### DOCUMENT SEGMENT
+++
If you want to deal with a large data
* a collection of file containing replicons (each file must contains one replicon)
* or a gembase file (with a lot of replicons, from ten to more than thousand)
we provide a workflow to parallelize the execution by the data.
This mean that
#. We split the data input into chunks containing one replicon each (for *gembase* input file).
#. Then execute MacSyFinder in parallel on each replicon (the number of parallel tasks can be limited)
#. Then aggregate the results in one global summary.
.. digraph:: parallel_macsyfinder_gembase
:caption: Diagram of the parallel_macsyfinder workflow on gembase input
"gembase input" -> "MSF on replicon 1";
"gembase input" -> "MSF on replicon 2";
"gembase input" -> "MSF on replicon 3";
"gembase input" -> "MSF on replicon n";
"MSF on replicon 1" -> "merge results";
"MSF on replicon 2" -> "merge results";
"MSF on replicon 3" -> "merge results";
"MSF on replicon n" -> "merge results";
.. digraph:: parallel_macsyfinder_gembase
:caption: Diagram of the parallel_macsyfinder workflow on ordered or unordered replicon
"file 1 input" -> "MSF on replicon 1";
"file 2 input" -> "MSF on replicon 2";
"file 3 input" -> "MSF on replicon 3";
"file 4 input" -> "MSF on replicon n";
"MSF on replicon 1" -> "merge results";
"MSF on replicon 2" -> "merge results";
"MSF on replicon 3" -> "merge results";
"MSF on replicon n" -> "merge results";
The workflow use the `nextflow `_ framework and can be run on a single machine or a cluster.
+++
Pose estimation data
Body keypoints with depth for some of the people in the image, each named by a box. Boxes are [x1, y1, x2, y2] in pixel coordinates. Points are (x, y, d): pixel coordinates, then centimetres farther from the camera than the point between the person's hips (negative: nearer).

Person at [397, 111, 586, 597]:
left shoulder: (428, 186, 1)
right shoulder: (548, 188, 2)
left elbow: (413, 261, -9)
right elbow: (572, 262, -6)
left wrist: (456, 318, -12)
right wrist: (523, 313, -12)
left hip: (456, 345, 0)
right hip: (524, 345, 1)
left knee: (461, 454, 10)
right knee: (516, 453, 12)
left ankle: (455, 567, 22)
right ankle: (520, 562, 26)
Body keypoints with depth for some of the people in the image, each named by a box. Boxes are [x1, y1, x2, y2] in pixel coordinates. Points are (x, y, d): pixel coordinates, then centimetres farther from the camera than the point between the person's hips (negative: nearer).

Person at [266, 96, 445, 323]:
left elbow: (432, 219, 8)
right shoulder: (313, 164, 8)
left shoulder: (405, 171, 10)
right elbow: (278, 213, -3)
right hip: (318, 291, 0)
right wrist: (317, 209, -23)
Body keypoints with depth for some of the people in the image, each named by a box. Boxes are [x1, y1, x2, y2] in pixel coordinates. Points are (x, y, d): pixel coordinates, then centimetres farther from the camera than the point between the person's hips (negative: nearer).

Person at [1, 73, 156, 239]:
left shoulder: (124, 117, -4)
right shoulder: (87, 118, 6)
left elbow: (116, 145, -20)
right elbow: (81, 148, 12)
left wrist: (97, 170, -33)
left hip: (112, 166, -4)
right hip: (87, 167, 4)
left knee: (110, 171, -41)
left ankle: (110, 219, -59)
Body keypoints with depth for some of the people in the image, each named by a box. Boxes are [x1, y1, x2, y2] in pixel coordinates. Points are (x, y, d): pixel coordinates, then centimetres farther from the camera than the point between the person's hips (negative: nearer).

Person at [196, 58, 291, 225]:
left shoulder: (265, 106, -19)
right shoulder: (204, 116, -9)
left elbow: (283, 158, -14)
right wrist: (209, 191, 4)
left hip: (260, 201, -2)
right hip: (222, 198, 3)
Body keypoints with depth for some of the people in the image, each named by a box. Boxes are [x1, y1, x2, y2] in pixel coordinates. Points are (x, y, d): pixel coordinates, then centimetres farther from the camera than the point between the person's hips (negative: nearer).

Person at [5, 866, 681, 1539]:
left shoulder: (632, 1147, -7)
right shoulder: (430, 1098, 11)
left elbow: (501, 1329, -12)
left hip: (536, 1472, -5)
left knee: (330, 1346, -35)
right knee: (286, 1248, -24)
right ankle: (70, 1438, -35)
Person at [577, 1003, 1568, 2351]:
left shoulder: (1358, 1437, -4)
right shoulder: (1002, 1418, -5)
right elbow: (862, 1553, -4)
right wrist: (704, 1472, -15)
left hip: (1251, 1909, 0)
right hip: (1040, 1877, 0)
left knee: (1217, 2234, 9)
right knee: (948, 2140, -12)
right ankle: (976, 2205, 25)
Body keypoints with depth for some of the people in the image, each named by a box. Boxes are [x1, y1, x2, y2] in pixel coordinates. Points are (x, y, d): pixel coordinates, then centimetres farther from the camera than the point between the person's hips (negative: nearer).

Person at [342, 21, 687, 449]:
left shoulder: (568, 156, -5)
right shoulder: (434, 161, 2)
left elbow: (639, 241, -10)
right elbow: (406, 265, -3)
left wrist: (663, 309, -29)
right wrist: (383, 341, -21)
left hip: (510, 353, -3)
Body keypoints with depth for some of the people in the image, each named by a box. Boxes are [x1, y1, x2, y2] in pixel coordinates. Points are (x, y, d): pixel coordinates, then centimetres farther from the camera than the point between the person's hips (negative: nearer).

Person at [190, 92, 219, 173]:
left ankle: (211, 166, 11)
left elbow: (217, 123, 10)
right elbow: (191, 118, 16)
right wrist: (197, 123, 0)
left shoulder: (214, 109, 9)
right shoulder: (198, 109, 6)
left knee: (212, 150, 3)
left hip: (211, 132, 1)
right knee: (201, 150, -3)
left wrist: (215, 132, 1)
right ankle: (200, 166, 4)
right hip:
+++
### TASK SET
1. List the steps of the workflow that the MacSyFinder excerpt describes, one per line.
2. From the MacSyFinder excerpt, extract the stretch from "This mean that" through "can be limited)".
The records are not used in any of this.

### TASK ANSWERS
1.
Split the data input into chunks containing one replicon each (for gembase input file).
Execute MacSyFinder in parallel on each replicon (the number of parallel tasks can be limited).
Aggregate the results in one global summary.

2.
This mean that
#. We split the data input into chunks containing one replicon each (for *gembase* input file).
#. Then execute MacSyFinder in parallel on each replicon (the number of parallel tasks can be limited)